Early life and education
Born in Manchester, Laird and her parents moved to the south, and she was educated at Maidstone grammar school and London University. She worked briefly as an advertising copywriter while studying acting with teachers such as the Central School's legendary Elsie Fogerty and in 1937 she made her repertory debut at the Brixton Theatre in A Bill of Divorcement.

Theatre
Laird worked with director Alec Clunes at the Arts Theatre Club during its heyday in the 1940s and 1950s. What the actor-manager sought for the little underground playhouse in London's Great Newport Street was an audience "eager for intelligent and entertaining plays". Laird's acting went from strength to strength in Farquhar, Ibsen, Chekhov, Shaw and other modern plays. While at the Arts Theatre, she periodically returned to "commercial" theatre, playing Rose in The Recruiting Officer (1943) and Nora in A Doll's House (1945). As Ellie, in the revival by Californian John Fernald (whom Laird married in 1947) of Shaw's Heartbreak House (1950), she revealed, one critic wrote, "an enchanting combination of youth and firmness.
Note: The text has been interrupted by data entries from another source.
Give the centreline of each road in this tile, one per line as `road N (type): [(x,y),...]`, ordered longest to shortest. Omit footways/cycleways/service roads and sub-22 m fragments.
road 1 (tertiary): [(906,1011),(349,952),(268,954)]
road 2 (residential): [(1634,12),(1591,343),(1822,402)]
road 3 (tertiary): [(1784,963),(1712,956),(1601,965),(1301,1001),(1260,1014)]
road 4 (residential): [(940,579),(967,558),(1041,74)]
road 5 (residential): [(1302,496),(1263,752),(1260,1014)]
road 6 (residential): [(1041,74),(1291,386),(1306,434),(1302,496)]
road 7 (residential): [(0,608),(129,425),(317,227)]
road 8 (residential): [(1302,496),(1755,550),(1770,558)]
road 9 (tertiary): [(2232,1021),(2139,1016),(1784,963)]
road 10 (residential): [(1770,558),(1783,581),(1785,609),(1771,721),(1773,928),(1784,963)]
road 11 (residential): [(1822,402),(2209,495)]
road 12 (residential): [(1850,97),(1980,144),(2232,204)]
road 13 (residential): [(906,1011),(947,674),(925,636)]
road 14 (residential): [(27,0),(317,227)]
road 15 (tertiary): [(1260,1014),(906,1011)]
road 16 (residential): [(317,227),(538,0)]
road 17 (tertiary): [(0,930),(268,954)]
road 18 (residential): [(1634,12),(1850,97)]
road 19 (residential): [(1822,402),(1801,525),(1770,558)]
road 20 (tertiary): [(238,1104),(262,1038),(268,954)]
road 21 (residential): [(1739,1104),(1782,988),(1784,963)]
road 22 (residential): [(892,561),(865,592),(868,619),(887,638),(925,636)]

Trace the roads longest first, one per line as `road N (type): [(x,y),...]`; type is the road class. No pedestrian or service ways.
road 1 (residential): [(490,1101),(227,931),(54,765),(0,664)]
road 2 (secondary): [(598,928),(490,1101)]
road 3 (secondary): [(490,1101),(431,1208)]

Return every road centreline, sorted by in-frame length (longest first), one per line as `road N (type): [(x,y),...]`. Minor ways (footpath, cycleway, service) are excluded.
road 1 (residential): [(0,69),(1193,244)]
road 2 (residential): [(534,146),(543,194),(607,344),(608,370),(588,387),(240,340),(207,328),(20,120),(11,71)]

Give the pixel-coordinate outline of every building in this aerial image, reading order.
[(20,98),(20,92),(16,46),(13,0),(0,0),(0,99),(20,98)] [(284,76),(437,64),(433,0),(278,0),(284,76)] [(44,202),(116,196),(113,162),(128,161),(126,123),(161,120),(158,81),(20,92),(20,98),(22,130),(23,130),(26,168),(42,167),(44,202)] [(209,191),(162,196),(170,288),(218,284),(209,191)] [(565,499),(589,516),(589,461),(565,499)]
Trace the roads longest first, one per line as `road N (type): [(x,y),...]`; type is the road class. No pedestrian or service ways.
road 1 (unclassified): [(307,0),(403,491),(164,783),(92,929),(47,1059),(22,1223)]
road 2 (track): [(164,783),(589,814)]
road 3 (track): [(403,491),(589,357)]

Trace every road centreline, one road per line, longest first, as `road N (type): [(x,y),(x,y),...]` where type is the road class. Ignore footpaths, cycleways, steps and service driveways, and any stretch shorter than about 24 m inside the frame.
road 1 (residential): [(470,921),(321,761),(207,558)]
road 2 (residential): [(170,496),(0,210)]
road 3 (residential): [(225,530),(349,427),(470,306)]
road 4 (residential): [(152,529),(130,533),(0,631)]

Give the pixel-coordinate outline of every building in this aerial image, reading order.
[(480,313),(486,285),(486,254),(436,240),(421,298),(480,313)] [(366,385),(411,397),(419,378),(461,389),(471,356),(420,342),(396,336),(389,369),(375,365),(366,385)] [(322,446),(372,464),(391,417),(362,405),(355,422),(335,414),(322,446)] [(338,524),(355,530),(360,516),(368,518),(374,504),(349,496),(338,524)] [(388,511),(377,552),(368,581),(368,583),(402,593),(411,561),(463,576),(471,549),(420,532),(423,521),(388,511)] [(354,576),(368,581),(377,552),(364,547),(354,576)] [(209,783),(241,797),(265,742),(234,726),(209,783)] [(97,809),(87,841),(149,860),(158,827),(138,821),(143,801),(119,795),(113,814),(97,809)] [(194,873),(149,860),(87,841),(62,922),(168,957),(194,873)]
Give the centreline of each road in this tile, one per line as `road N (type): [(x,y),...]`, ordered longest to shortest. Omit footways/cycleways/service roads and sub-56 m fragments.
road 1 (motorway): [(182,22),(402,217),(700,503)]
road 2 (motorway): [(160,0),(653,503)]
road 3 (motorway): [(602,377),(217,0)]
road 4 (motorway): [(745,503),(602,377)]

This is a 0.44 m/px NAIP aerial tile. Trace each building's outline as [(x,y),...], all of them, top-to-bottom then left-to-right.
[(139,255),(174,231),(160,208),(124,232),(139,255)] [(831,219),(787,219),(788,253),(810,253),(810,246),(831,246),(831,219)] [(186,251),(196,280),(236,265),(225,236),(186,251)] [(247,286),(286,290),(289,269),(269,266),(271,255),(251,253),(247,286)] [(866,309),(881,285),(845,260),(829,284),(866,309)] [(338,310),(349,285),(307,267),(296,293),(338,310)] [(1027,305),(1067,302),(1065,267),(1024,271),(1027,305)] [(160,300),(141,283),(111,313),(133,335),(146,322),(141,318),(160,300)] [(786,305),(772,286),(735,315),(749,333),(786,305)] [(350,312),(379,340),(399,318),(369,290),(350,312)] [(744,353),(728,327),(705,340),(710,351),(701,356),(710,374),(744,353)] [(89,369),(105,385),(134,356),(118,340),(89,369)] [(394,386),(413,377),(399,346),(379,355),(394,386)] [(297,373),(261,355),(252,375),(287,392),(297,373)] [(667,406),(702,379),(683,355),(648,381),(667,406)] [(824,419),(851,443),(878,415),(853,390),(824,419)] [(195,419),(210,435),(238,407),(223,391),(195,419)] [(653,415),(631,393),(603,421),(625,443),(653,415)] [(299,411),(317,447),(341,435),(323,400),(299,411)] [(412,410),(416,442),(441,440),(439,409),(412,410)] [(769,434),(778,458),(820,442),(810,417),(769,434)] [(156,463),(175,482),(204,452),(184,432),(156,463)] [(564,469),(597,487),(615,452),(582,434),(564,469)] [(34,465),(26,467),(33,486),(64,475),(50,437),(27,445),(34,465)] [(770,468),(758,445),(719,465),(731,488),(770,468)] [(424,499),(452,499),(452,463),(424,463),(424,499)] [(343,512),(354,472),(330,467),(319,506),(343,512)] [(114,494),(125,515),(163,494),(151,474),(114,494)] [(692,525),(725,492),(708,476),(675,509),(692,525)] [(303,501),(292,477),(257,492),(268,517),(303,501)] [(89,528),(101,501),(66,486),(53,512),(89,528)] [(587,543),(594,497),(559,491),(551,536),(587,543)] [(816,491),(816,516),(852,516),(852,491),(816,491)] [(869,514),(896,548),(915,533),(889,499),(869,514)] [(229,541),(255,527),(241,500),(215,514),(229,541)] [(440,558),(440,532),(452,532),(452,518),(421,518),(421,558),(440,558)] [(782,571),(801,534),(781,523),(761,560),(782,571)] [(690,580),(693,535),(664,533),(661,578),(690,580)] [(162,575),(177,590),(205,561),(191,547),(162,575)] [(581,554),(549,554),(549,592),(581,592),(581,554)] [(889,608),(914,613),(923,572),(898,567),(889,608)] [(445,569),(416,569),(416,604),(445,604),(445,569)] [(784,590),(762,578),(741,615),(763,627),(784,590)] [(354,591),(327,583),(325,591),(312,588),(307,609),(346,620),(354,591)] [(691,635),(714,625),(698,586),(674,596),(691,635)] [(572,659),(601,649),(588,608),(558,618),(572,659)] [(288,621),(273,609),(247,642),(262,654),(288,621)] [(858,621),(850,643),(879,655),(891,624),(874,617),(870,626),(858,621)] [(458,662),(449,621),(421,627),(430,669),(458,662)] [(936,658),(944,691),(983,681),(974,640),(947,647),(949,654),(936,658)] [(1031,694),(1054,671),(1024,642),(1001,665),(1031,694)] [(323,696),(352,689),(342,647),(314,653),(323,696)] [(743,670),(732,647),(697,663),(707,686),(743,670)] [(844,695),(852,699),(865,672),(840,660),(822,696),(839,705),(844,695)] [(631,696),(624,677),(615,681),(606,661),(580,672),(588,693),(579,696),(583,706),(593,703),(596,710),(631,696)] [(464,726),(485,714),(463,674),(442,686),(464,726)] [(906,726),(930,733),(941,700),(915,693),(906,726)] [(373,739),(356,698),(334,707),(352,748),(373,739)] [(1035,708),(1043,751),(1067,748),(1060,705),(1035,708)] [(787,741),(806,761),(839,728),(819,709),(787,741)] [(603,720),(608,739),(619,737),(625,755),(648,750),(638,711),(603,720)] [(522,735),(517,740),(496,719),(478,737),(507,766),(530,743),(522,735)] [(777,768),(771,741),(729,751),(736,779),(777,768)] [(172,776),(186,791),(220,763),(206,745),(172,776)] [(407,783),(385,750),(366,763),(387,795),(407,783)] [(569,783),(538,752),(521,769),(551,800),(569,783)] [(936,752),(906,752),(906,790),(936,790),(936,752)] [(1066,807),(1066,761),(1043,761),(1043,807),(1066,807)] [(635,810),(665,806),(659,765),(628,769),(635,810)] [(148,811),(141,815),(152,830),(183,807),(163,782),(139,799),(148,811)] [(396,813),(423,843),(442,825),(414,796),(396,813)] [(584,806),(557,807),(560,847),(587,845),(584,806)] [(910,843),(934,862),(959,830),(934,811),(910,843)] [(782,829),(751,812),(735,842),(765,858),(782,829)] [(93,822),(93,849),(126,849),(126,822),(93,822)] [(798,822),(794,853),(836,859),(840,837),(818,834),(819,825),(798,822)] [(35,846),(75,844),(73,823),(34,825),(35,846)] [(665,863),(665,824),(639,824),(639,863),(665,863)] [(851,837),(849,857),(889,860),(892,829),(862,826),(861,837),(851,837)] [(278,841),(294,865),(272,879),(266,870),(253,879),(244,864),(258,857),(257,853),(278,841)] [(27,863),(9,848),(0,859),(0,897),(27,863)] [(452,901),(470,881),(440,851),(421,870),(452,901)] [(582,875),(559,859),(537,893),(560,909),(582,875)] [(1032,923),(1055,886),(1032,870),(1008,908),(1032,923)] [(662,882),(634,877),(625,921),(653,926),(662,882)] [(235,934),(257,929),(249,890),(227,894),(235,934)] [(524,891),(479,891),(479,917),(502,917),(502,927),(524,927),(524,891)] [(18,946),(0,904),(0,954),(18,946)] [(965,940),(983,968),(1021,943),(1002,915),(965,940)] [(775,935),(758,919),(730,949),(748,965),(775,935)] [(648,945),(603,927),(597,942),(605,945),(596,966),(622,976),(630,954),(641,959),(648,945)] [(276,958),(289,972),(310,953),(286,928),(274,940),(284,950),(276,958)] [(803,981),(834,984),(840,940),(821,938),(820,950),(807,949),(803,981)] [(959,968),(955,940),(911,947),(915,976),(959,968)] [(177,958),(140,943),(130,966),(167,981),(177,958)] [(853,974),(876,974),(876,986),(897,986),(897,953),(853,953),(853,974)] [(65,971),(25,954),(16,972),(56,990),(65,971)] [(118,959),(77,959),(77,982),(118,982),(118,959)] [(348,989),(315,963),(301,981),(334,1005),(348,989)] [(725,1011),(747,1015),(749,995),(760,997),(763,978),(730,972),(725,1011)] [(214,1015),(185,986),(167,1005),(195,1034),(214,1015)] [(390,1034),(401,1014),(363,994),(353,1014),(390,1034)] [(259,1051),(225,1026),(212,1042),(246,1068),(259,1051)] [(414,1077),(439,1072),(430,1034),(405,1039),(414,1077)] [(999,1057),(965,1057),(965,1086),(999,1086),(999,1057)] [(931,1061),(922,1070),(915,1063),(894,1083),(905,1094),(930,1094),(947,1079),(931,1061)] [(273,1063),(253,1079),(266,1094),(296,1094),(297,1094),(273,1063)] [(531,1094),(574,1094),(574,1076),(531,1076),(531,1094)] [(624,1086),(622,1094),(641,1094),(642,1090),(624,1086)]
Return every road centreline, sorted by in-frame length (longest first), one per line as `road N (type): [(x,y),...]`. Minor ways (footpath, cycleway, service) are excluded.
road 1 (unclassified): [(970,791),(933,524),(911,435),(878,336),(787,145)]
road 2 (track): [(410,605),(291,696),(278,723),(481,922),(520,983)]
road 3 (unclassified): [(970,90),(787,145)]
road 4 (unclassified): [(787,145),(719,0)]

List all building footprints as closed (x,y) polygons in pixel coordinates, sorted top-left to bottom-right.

Her broken heart never ceased to glint through her mask of ice". Her shapely legs and green eyes figured prominently in West End plays by Ivor Novello, N. C. Hunter and Robert Morley.

Writing
With her husband, she co-wrote the West End comedy And No Birds Sing, adapted several plays from the French, and in 1977 wrote Mixed Economy, which played at the King's Head Theatre in Islington, starring Margaret Rawlings and Laird's daughter Karen Fernald.

Personal life
In 1947, Laird married her collaborator John Fernald; they had one daughter, Karen.

Selected filmography
 The Morals of Marcus (1935) - Maid (uncredited)
 Auld Lang Syne (1937) - Alison Begbie
 The Last Chance (1937) - Betty
 Passenger to London (1937) - Barbara Lane
 What a Man! (1938) - Daisy Pennyfeather
 Lily of Laguna (1938) - Jane Marshall
 Black Eyes (1939) - Lucy
 Just William (1940) - Ethel Brown
 The Lamp Still Burns (1943) - Ginger Watkins
 Painted Boats (1945) - Mary Smith
 Beware of Pity (1946) - Trudi
 Wanted for Murder (1946) - Jeannie McLaren
 Black Narcissus (1947) - Sister Honey
 Your Witness (1950) - Mary Baxter, Sam's Wife
 The Long Dark Hall (1951) - Mrs. Sims
 Life in Her Hands (1951) - Matron
 Gilbert Harding Speaking of Murder (1953) - Linda Maxwell
 Face in the Night (1957) - Postman's Widow
 Conspiracy of Hearts (1960) - Sister Honoria
 Village of the Damned (1960) - Mrs. Harrington
 The Masks of Death (1984) - Mrs. Hudson (U.S TV movie)

Television
 The Onedin Line (1972) (3 episodes)
 Doctor Who (1974) (Planet of the Spiders)
 Shoulder to Shoulder (1974) - Matron of Holloway Prison (Lady Constance Lytton)
 Secret_Army_(TV_series) (1974) - Little Old Lady (Else Lambrichts)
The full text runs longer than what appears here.